++++ EXTRAIT DU DOCUMENT ++++

Si dans R. c. M. (M.R.), la Cour a dit que l’attente raisonnable en matière de vie privée d’un élève à l’école était moindre que dans d’autres circonstances, le juge Cory a pris la peine de souligner que « les écoles ont l’obligation d’inculquer à leurs élèves le respect des droits constitutionnels de tous les membres de la société » et que « l’apprentissage du respect de ces droits est essentiel à notre société démocratique et devrait faire partie de l’éducation de tous les élèves. C’est par l’exemple que ces valeurs se transmettent le mieux, et elles peuvent être minées si les personnes en autorité font fi des droits des élèves »[14].

Il n’est pas inutile de rappeler ici les obligations internationales du Canada et du Québec à ce sujet. Le Canada a ratifié la Convention relative aux droits de l’enfant[15] qui garantit le droit à la vie privée des enfants (article 16) ainsi que le droit de tout enfant suspecté d’infraction à un traitement de nature à favoriser son sens de la dignité, qui renforce son respect pour les droits de l’homme et les libertés fondamentales d’autrui et qui tienne compte de son âge (article 40).

Il ne faut pas oublier que la décision de R. c. M. (M.R.) a été rendue dans le cadre d’une fouille peu intrusive et peu humiliante. Le directeur d’une école secondaire, qui avait des motifs de croire qu’un élève allait apporter de la drogue à une activité parascolaire, lui a demandé de vider ses poches et de relever son bord de pantalon. Le directeur a retiré un sac contenant de la marijuana de sa chaussette, puis a fouillé son casier sans succès. Ce type de fouille n’a rien à voir avec une fouille à nu d’une adolescente et avec une inspection de ses sous-vêtements.

++++

VOS TÂCHES:
1. Dans l'extrait sur la vie privée des élèves, d'où le directeur a-t-il retiré le sac de marijuana ?
2. Recopiez le passage de l'extrait sur la vie privée des élèves allant de « Il n’est pas » jusqu'à « âge (article 40). ».

++++ DONNÉES EXTRAITES ++++

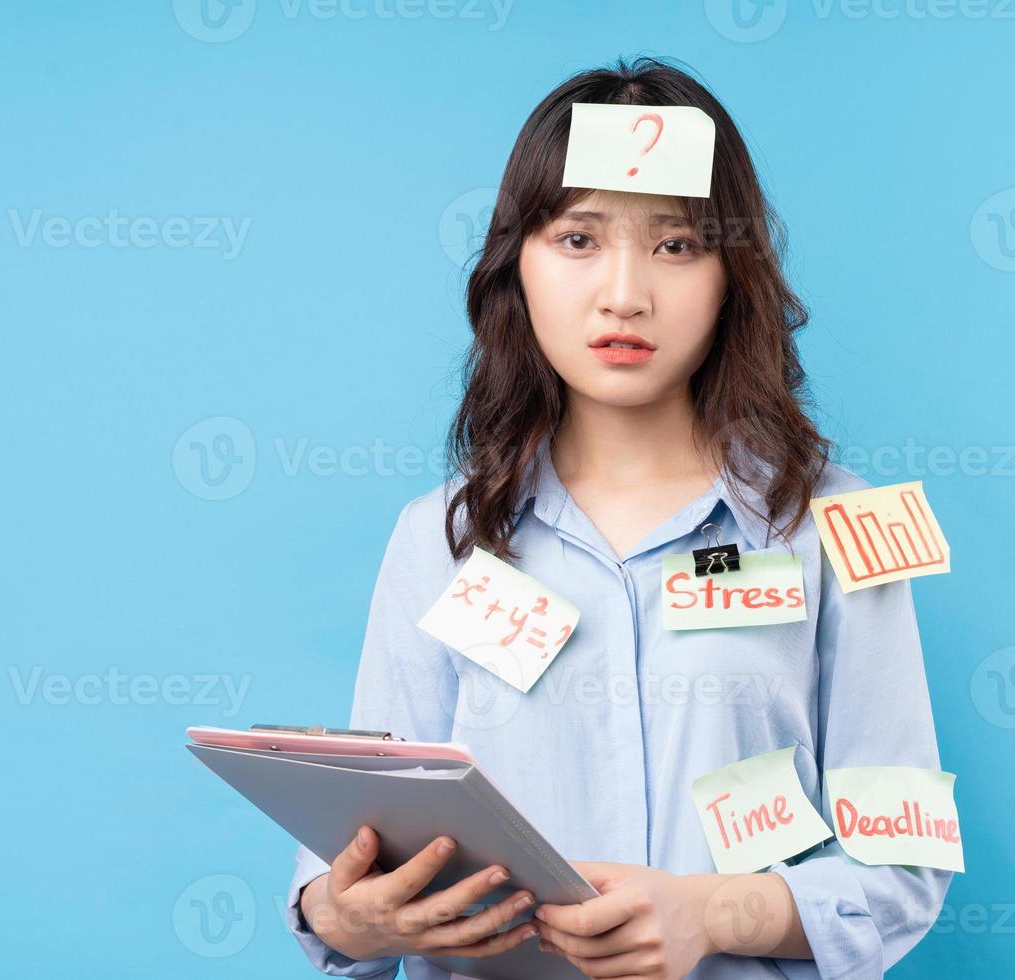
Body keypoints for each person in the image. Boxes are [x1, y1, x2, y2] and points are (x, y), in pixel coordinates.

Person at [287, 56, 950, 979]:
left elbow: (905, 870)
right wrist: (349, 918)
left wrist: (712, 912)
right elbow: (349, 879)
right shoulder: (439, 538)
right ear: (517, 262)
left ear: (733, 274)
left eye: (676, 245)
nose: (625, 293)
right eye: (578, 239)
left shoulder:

++++

RÉPONSES DANS L'ORDRE:
1. De la chaussette de l'élève.

2.
Il n’est pas inutile de rappeler ici les obligations internationales du Canada et du Québec à ce sujet. Le Canada a ratifié la Convention relative aux droits de l’enfant[15] qui garantit le droit à la vie privée des enfants (article 16) ainsi que le droit de tout enfant suspecté d’infraction à un traitement de nature à favoriser son sens de la dignité, qui renforce son respect pour les droits de l’homme et les libertés fondamentales d’autrui et qui tienne compte de son âge (article 40).